Muriaé na década de 30 devia ter só dentistas práticos (tiradentes). Esse desprendimento me passou despercebido... Só entendi suas lições muitos anos mais tarde, infelizmente, muito depois de sua morte.
Estaria hoje com exatos 100 anos... O "Dr", a casa de sape, panela de ferro ou a sopa de inhame não faz o menor sentido para quem não tem olhos para enxergar estas "preciosidades" que ficaram carinhosamente guardadas em meu coração de filho, e até hoje, 37 anos após sua morte, ainda fico fascinado e cheio de admiração por sua nítida e cristalina percepção sobre o que realmente tem importância neste mar de superficialidades que estamos tão acostumados a mergulhar.
Eu, com toda esta minha aborrecida, emburrecida e insuficiente vaidade intelectual, certamente teria "aproveitado" muito bem aquela máxima de que "em terra de cegos quem tem um olho é rei", mas se fizer um exercício de imaginação e projetar estes mesmos 37 anos para depois de minha morte, será que minhas presunções terão alguma relevância? Servirão para alguma coisa?
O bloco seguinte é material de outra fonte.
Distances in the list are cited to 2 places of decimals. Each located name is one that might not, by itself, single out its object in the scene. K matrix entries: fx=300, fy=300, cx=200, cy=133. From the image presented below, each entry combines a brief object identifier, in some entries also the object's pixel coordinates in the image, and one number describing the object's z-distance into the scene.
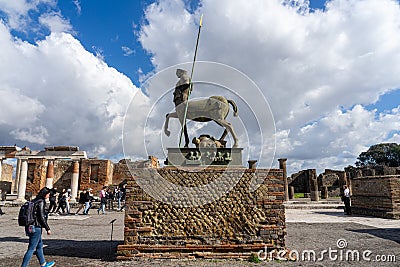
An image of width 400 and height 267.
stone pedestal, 6.09
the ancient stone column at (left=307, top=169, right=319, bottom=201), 25.94
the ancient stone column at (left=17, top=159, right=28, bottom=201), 24.12
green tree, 66.50
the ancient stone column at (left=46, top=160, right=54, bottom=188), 23.66
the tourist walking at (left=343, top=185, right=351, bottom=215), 15.55
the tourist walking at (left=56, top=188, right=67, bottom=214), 16.51
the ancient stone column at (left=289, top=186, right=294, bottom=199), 29.84
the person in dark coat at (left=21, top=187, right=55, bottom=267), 5.07
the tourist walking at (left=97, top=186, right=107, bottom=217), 16.66
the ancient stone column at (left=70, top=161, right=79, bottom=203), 24.34
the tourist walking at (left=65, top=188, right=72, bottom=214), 16.55
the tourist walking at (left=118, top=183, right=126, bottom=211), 18.70
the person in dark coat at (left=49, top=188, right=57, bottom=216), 14.86
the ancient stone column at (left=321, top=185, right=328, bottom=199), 30.96
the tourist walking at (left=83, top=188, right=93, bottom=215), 16.36
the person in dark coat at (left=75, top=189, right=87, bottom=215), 16.56
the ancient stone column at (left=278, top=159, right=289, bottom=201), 25.78
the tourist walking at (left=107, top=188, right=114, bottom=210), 19.72
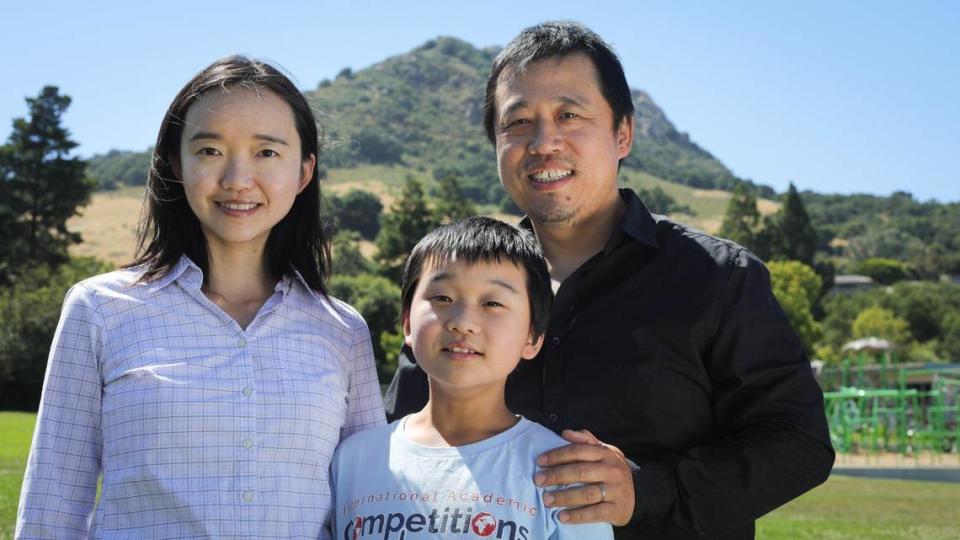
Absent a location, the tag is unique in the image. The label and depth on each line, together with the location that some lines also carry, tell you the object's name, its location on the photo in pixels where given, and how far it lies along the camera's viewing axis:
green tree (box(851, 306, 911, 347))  59.97
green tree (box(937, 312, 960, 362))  61.12
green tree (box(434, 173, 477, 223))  60.53
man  3.06
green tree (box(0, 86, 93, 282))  48.78
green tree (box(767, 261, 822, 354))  53.47
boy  2.70
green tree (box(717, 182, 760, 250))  62.56
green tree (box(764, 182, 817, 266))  65.29
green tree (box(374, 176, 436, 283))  58.38
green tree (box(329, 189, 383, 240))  92.88
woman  2.79
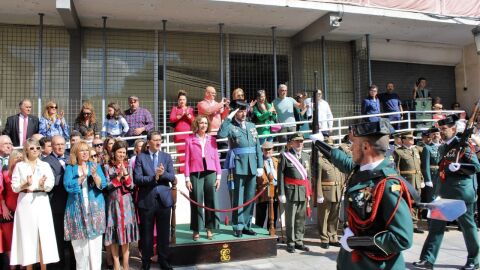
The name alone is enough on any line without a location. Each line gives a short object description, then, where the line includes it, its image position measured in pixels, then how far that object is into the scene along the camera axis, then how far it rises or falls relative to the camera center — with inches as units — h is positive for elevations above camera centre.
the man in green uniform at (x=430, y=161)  326.7 -5.3
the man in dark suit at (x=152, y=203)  224.8 -24.5
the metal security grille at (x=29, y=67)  416.5 +93.0
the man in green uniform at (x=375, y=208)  106.0 -13.7
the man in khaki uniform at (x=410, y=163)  329.1 -6.5
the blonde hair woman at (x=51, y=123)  295.4 +26.0
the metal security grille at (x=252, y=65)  470.9 +103.7
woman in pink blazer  249.8 -11.0
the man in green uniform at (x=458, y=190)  224.2 -19.4
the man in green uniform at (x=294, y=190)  271.8 -22.0
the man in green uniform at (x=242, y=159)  260.5 -1.1
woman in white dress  203.5 -27.8
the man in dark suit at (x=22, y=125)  297.9 +24.8
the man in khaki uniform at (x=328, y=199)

Até as mais remotas lembranças que tenho dele se transformam em lições, sobretudo aquelas relacionadas à ÉTICA... por causa disso, mesmo nas mais insignificantes ações, sou um escravo deste imperativo da consciência.
Um comentário:
Ô xará me lembro bem do seu pai, pois ia muito em sua casa mesmo antes de ser seu colega no estadual, porque a D. Nininha foi minha professora no grupo escolar Silveira Brum. Booooooons tempos, e muito bem lembrado... com orgulho e saudade deste que, de baixo de sua timidez e humildade, foi um ícone da nossa querida Muriaé.